The glutes are the biggest muscle tissue in the body and play an important function in hip extension and thigh abduction. Squats,
lunges, and hip thrusts successfully goal glutes, improve decrease body energy,
and improve posture. The leg curl machine targets the hamstring
muscles behind the thigh. It’s equipped with a padded bench, a lever, and a resistance system.
Certainly, squats on a cable pulley machine are more effective for constructing
quads than some other model. That’s as a end result of you’ll find
a way to involve the quads more immediately while also eradicating stress from the lower back.
As the legs are pressed outwards, the hip abductors and gluteus maximus are utilized.
In line with that advice, try sprinkling in some bodyweight
workout routines alongside this easy, progressive health club machine exercise plan.
You also can do it in tandem with this beginner cross-trainer exercise plan. When you’re
prepared for a brand new problem, strive your hand at this straightforward fitness center exercise plan for novices.
On the third day of our cable machine 6-day workout, we’ll transfer
on to the lower body muscular tissues. On the opposite hand, the seated variation is healthier for
concentrating on the soleus muscle.
Cable front lunges target the entrance aspect of your legs extra –
the quads! The cable pull-through is a compound exercise that works the hamstrings, gluteus maximus, and lower-back muscular tissues.

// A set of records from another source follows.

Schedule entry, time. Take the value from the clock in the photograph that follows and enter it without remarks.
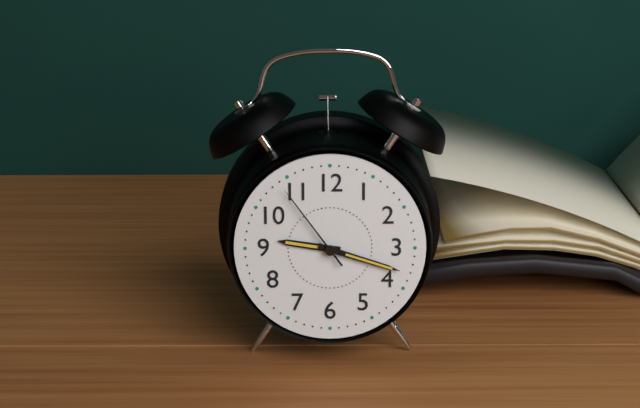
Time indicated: 9:18:54
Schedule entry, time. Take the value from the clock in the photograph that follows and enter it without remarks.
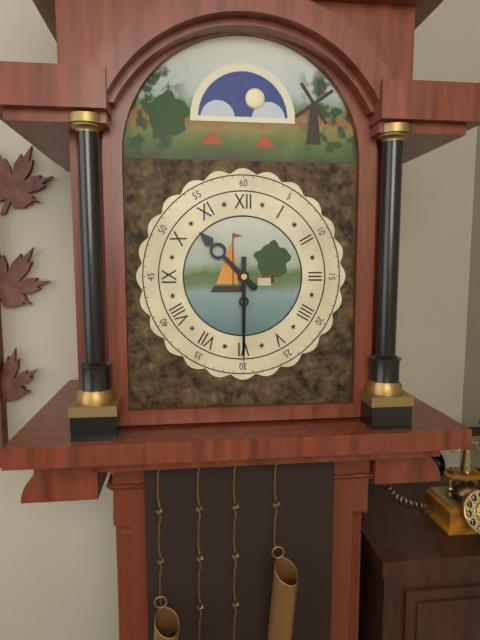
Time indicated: 10:30
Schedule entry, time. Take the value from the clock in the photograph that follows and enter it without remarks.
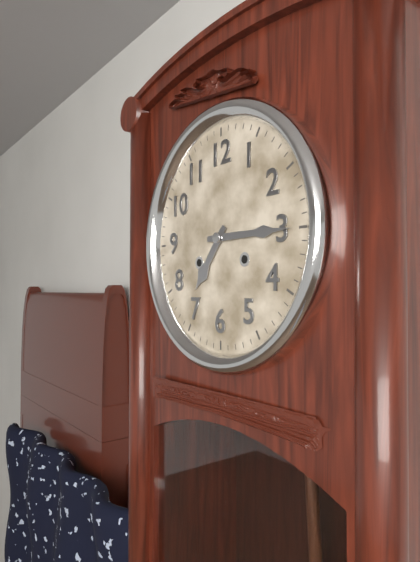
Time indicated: 7:15
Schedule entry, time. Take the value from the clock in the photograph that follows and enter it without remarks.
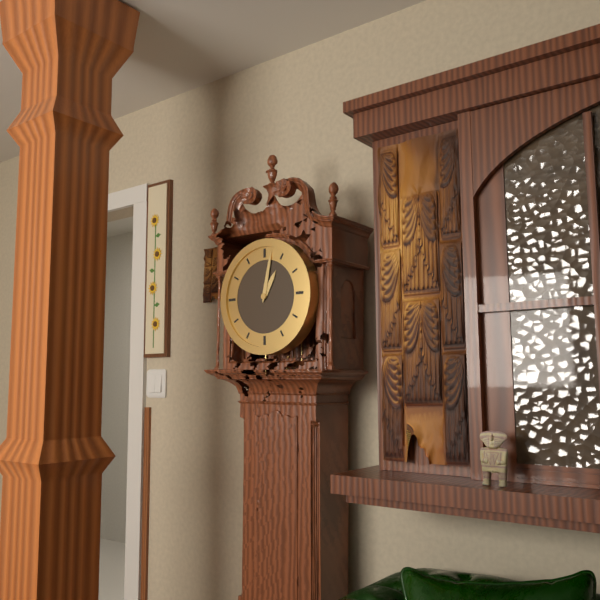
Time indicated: 1:02
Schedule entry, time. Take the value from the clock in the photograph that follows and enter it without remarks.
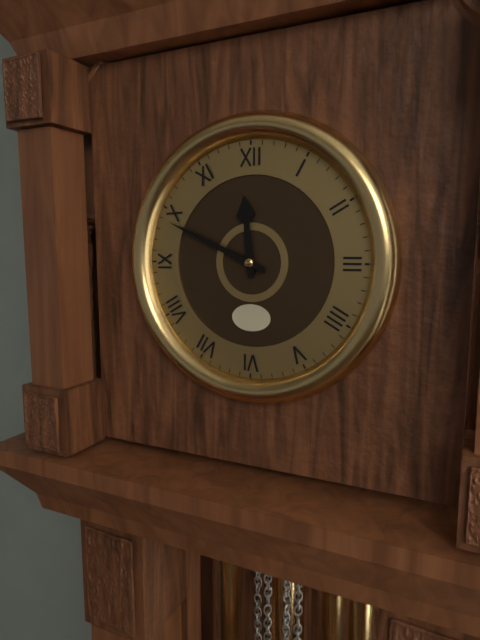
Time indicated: 11:49
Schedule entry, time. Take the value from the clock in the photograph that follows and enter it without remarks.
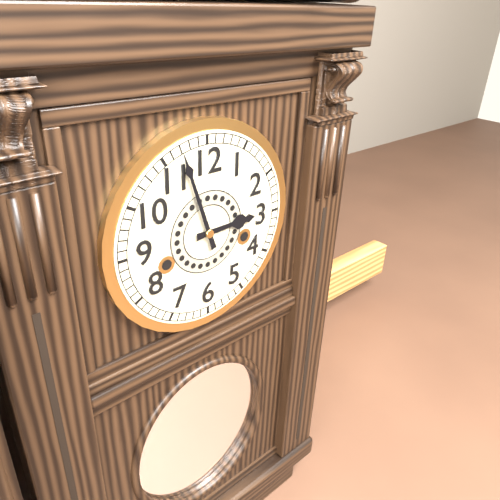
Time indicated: 2:57
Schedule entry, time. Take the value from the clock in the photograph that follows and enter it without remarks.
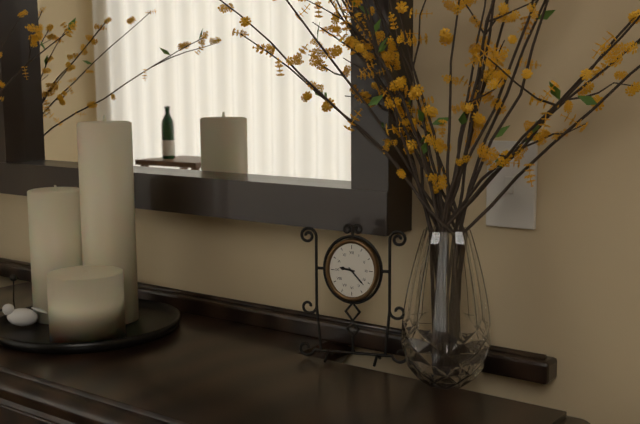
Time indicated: 9:23
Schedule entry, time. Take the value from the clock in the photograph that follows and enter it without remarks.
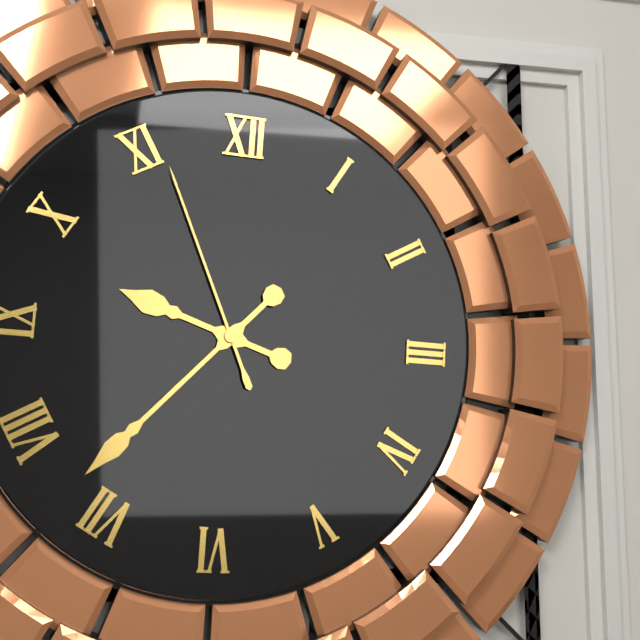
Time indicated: 9:37:56
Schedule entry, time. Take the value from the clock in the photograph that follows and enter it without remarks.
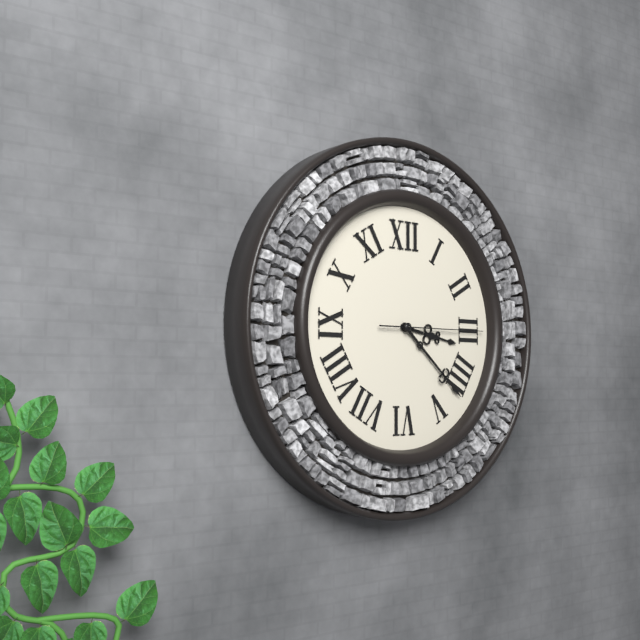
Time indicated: 3:22:15
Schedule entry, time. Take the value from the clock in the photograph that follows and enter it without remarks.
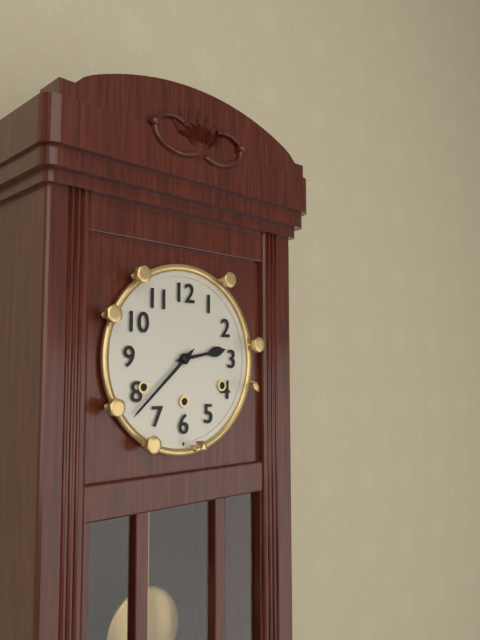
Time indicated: 2:38
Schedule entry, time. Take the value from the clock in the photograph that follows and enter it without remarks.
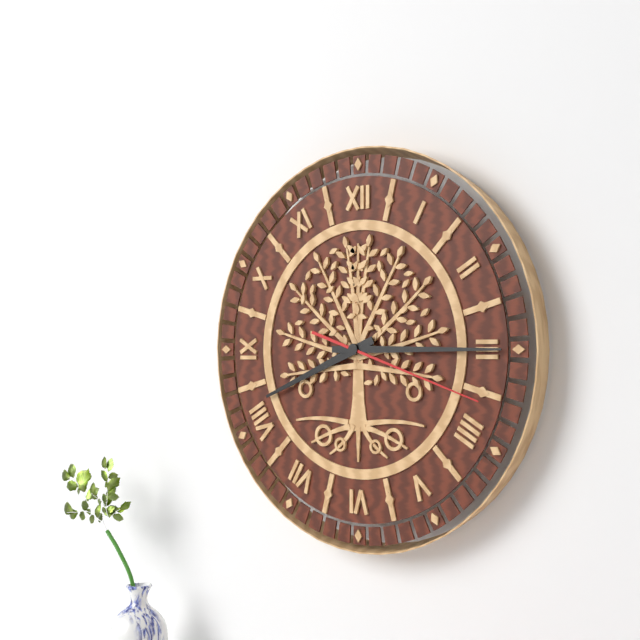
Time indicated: 8:15:18
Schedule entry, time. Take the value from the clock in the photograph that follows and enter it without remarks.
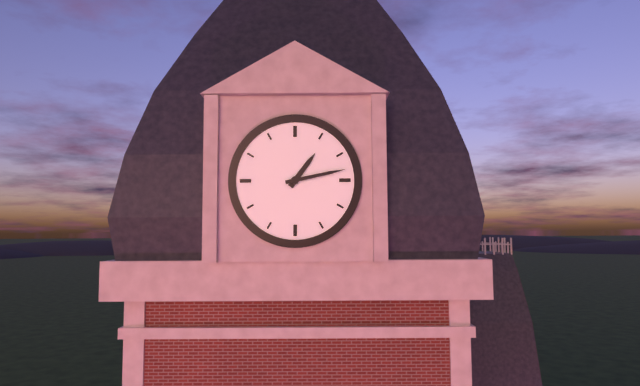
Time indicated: 1:13
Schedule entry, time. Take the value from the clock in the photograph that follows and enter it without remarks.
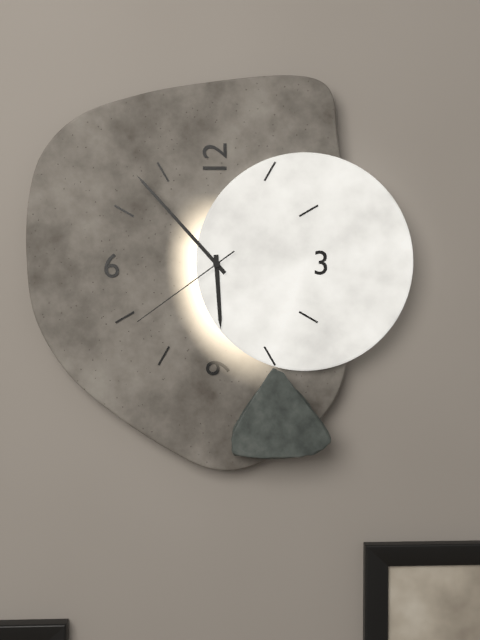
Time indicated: 5:53:39
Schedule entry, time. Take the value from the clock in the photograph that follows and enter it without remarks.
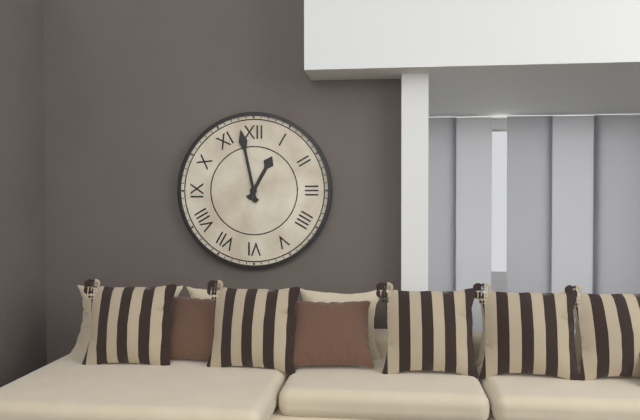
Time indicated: 12:58
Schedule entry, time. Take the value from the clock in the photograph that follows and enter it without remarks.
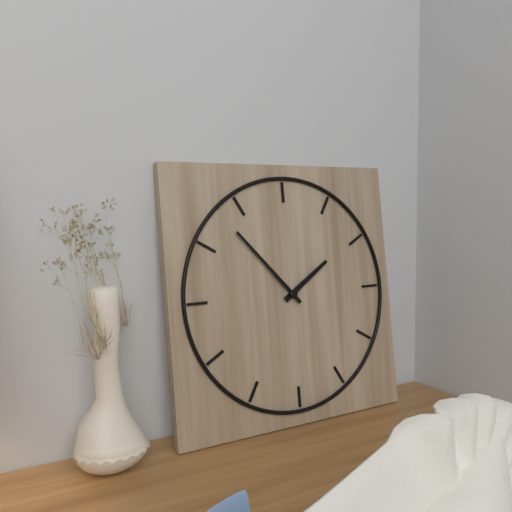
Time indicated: 1:53
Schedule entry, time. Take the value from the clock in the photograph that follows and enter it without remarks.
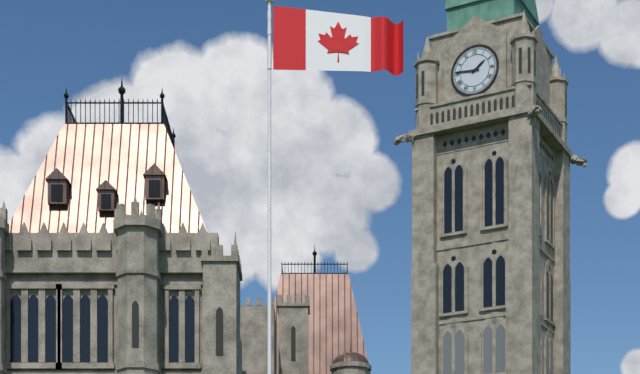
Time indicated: 1:46
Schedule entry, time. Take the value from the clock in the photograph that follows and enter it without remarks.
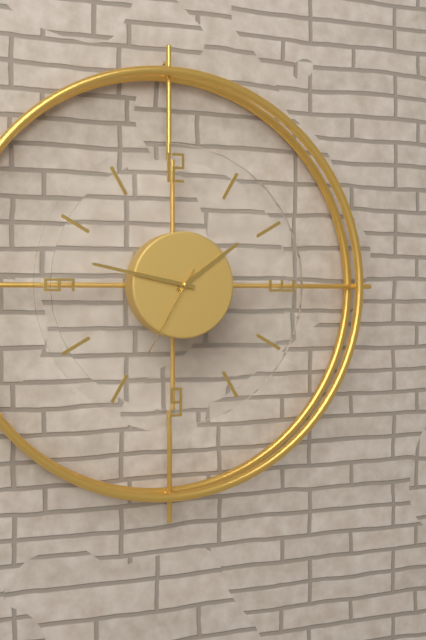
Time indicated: 1:47:35
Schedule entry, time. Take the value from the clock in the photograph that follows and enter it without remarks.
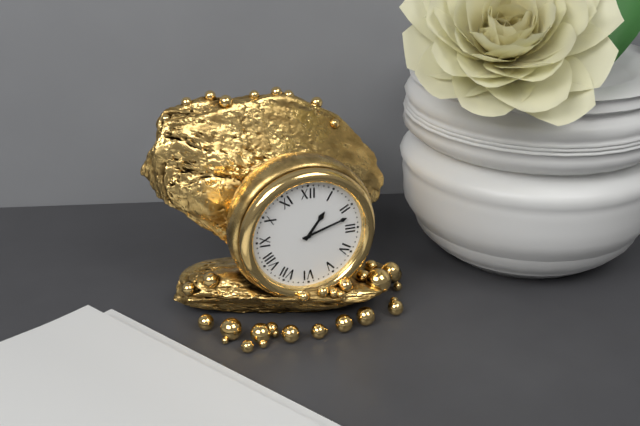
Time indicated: 1:12
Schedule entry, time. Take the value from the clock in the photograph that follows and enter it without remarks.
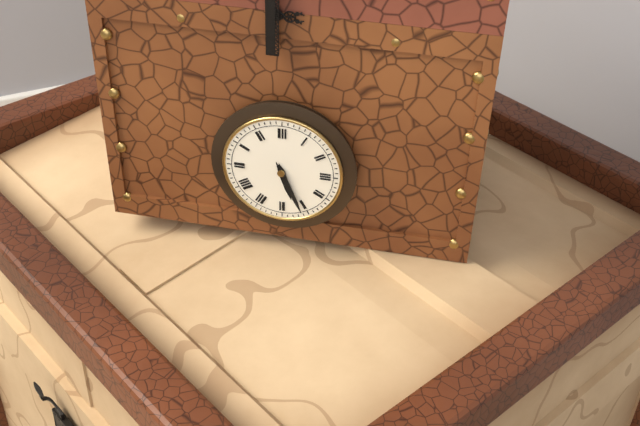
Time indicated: 5:26
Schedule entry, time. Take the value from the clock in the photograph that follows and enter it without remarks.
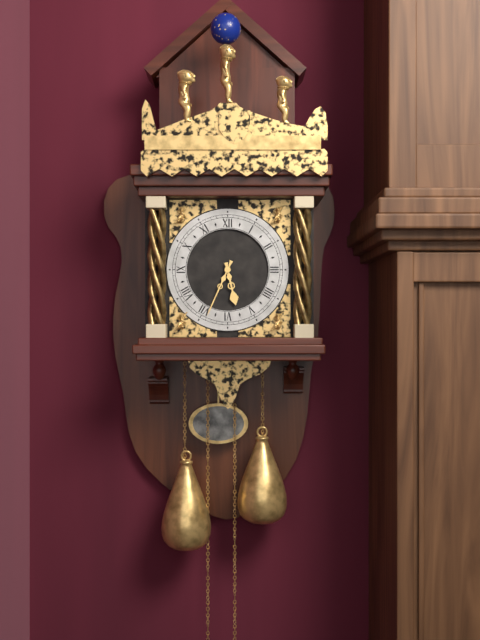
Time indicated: 5:34
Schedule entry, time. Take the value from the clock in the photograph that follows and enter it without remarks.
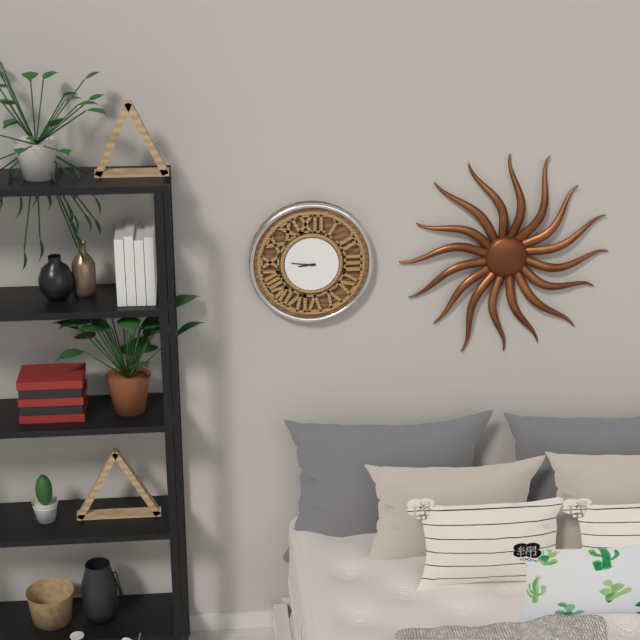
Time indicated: 8:46
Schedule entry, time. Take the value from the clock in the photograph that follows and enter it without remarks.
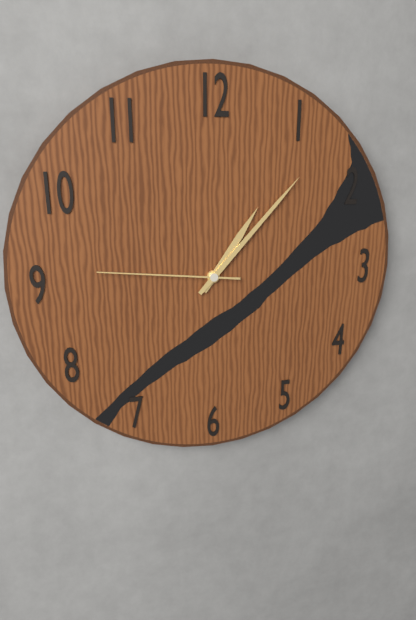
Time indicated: 1:07:46
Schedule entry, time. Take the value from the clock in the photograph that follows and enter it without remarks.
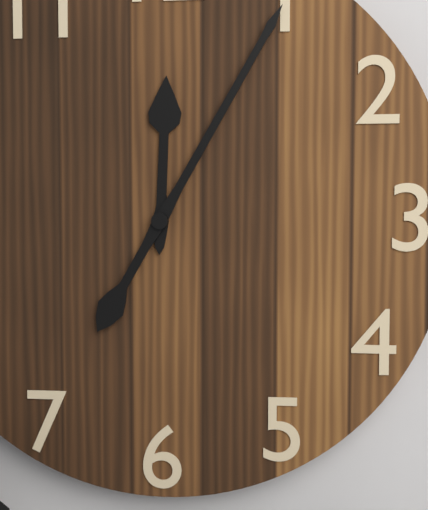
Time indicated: 12:05
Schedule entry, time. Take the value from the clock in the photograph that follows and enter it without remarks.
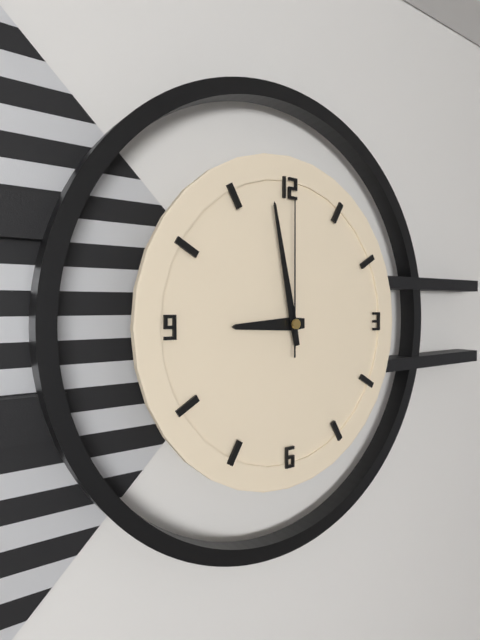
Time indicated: 8:58:00
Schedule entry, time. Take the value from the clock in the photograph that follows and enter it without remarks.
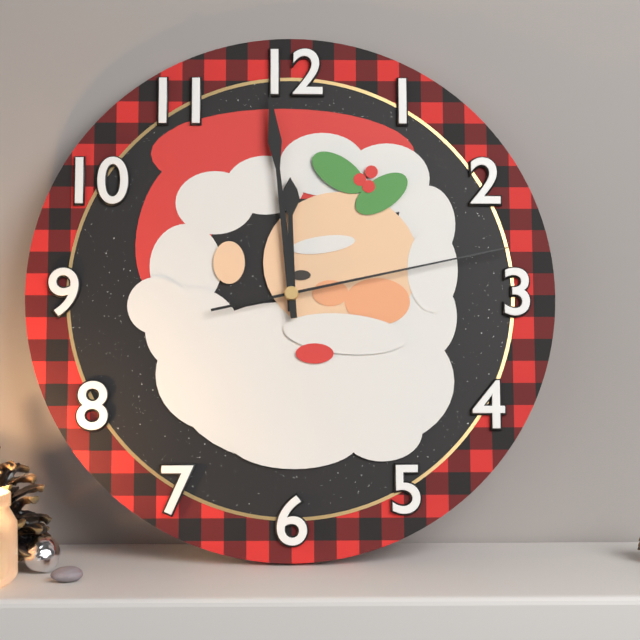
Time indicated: 11:59:13
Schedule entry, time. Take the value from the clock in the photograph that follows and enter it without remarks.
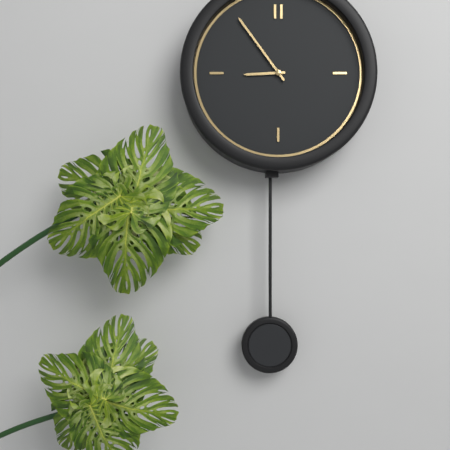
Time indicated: 8:54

It Is similar to a stiff-leg deadlift, however the resistance is
coming from behind you. So, while it hits the same muscles, it actually allows for more glute activation. First, there is
not any one answer to this question – it is dependent upon your
particular person health targets. Whereas this train targets the large cables on the
back of your legs, other recruited muscles include the calves and glutes.
Stepping into the fitness center, you’ll quickly discover that there is not a shortage of machines
for constructing leg muscle and power.
Resist the temptation to tug using supporting muscular tissues like your arms.
So, try your best not to jerk or rush the train, as that can result in pressure.
Focus on smooth, deliberate motions for maximum muscle engagement.
Here are a few of the best cable exercises for legs, along with an example
video with pro tips to maximize your features. Now that you’ve seen the completely different variations of
this split and picked the one that’s best for you, the following factor you’ll want is an precise exercise routine to
go collectively with it. In addition, this schedule can additionally be far more stable than the earlier version, as the training days are constant from week to week, which is ready to make it extra convenient for lots of people.
So some weeks you’ll be training on Tuesday, Thursday, Friday and Sunday.
Permitting you to go deeper into squats and hamstrings and
with increased weight. This train works your inner and outer thighs to build power and muscle.
This blog submit will focus on 12 of the best leg exercise
machines.
“I also love the cable machine for focusing on all of the lower-body muscle groups,” notes Meka Gibson, C.S.C.S., a Miami-based power and
conditioning specialist. Planet Fitness usually doesn’t characteristic traditional squat racks.
As A Substitute, they provide options corresponding to a Smith machine and various resistance machines designed to target the
decrease physique. Yes, Planet Health does provide free weights,
including dumbbells.
The cable machine is the most versatile piece of train equipment.
This machine permits you to get a great exercise for each muscle group in your physique.
The cable machine will let you keep good form and scale back the stress on the joints,
permitting you to hone in on the muscles you target with quality reps.
I’ve seen good improvements in my leg’s definition and
power after incorporating cable exercises into my exercise routine.
Cable machines offer fixed tension, a variety of motion, and the flexibility to target particular muscle tissue extra exactly.
Simply put, Smith machine workout routines are probably no extra dangerous and are in some methods safer than most free-weight leg workout routines.
Like all lunges, they work your quads, but this variation is
particularly difficult in your glutes and hamstrings.
The decline bench press bolsters the decrease region of the pectoral
muscles and makes your chest extra aesthetic and firm. The incline bench press primarily works on the higher chest, helping you
build strong and outlined pectorals. Single-arm rowing
is a unilateral muscle-building train that permits you to work on one facet of your back individually and
helps you build a proportional again. You don’t at all times need dumbbells to carry out one-arm rowing;
the Smith machine also helps you do this. The inverted row is a
super efficient body weight exercise that helps construct strong traps
and rear delts. The glute kickback isolates the
gluteal muscular tissues from a different angle and improves strength and mobility.
You can do hip thrust in a number of ways, however the Smith machine helps you perform
effectively and successfully.
If the cramp won’t go away, then see a doctor as soon as
you can. Ensure that your movements are slow and controlled,
especially when handling weights. Set the machine’s
resistance degree according to your fitness level. It must be difficult however
manageable to take care of proper form. Hold a weight with each palms in entrance of you, and twist your torso to the best, then to
the left, partaking your obliques. Your target must be
about 8-12 twists to each side per set, aiming for 3 sets.
Leg machines are a flexible and effective approach to strengthen your lower body,
improve muscle definition, and enhance total fitness.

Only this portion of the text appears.